McGraw Hill is seeking a Sr. Software Engineer - Analytics to build a best-in-class data ecosystem that powers insights, decision-making, and personalized user experiences for their digital learning products.
Requirements
- Strong experience with modern data stack tools (e.g., dbt, BigQuery).
- Strong proficiency in SQL and experience designing, optimizing, and maintaining complex data models.
- Experience with ETL/ELT tools and frameworks (e.g., Airflow, Fivetran, or similar).
- Experience with event-based analytics platforms (e.g., Segment).
- Solid understanding of data warehousing principles and architecture.
- Expertise with business intelligence and visualization tools such Tableau or Power BI.
- Experience with Python, R, or other scripting languages for data transformation and analysis.
Responsibilities
- Design, build, and maintain scalable data pipelines that support analytics, reporting, and product insights.
- Develop and optimize the data modeling layer to ensure high performance, maintainability, and usability for analytics and BI tools.
- Implement best practices for data quality, governance, and security across the data infrastructure.
- Drive adoption of self-service analytics by building clear, user-friendly data models and documentation.
- Evaluate and integrate new data tools and technologies to continuously improve Sharpen’s data stack.

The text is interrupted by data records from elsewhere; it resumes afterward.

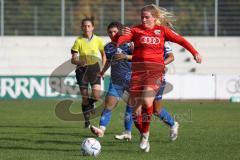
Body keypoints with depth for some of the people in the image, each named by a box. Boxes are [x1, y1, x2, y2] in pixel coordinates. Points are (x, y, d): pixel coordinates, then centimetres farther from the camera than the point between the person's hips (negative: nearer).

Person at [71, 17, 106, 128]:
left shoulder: (98, 40, 0)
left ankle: (91, 103, 23)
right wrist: (80, 62, -25)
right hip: (82, 69, 0)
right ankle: (87, 121, 15)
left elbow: (104, 54, 15)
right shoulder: (78, 41, -4)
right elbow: (73, 60, -4)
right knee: (85, 97, -1)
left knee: (96, 96, -15)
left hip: (94, 68, 0)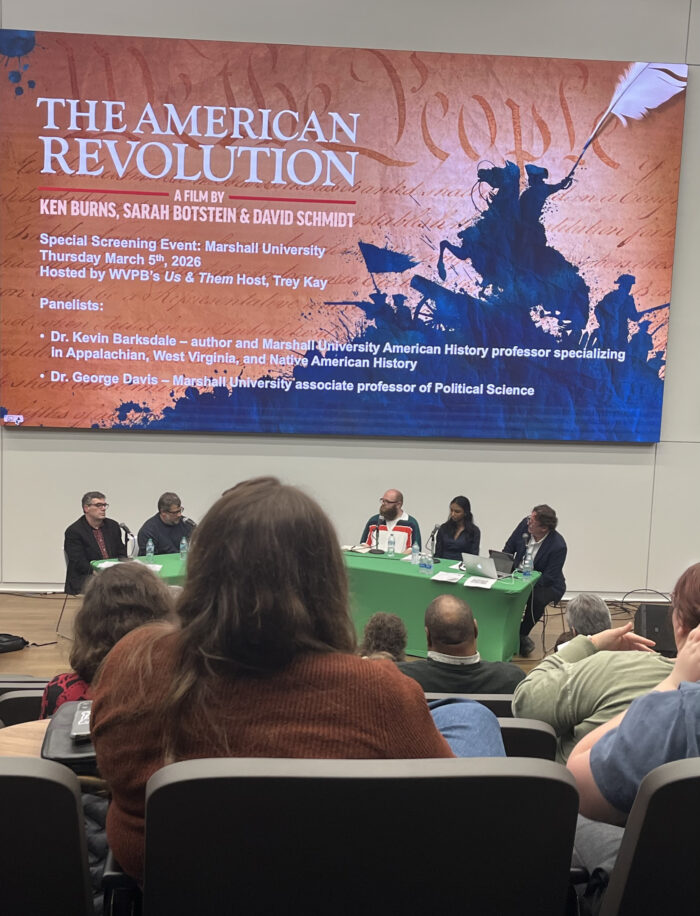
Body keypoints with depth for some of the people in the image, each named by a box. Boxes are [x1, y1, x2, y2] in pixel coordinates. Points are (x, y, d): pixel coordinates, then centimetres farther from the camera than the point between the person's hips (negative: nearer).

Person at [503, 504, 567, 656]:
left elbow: (548, 578, -22)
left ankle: (522, 634, -9)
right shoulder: (525, 524, -12)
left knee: (537, 598, -35)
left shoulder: (558, 546, -26)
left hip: (549, 586, -4)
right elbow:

- Monitor and troubleshoot data pipelines, ensuring timely resolution of issues to maintain reliability and uptime.
- Partner with stakeholders to develop KPIs, dashboards, and reporting frameworks that drive data-driven decision-making
Other
- Bachelor's degree in related field or equivalent experience preferred.
- Minimum of 5+ years of applicable experience.
- Knowledge of data governance, compliance, and security best practices.
- Ability to balance engineering rigor with a practical understanding of business and analytics needs.
- Strong communication and collaboration skills to work with technical and non-technical stakeholders.
- Experience in an EdTech, startup, or consumer-facing environment.
- Experience with observability tools like New Relic, Datadog, or equivalent for performance monitoring.
- Strong knowledge of system performance optimization, caching strategies, and distributed systems.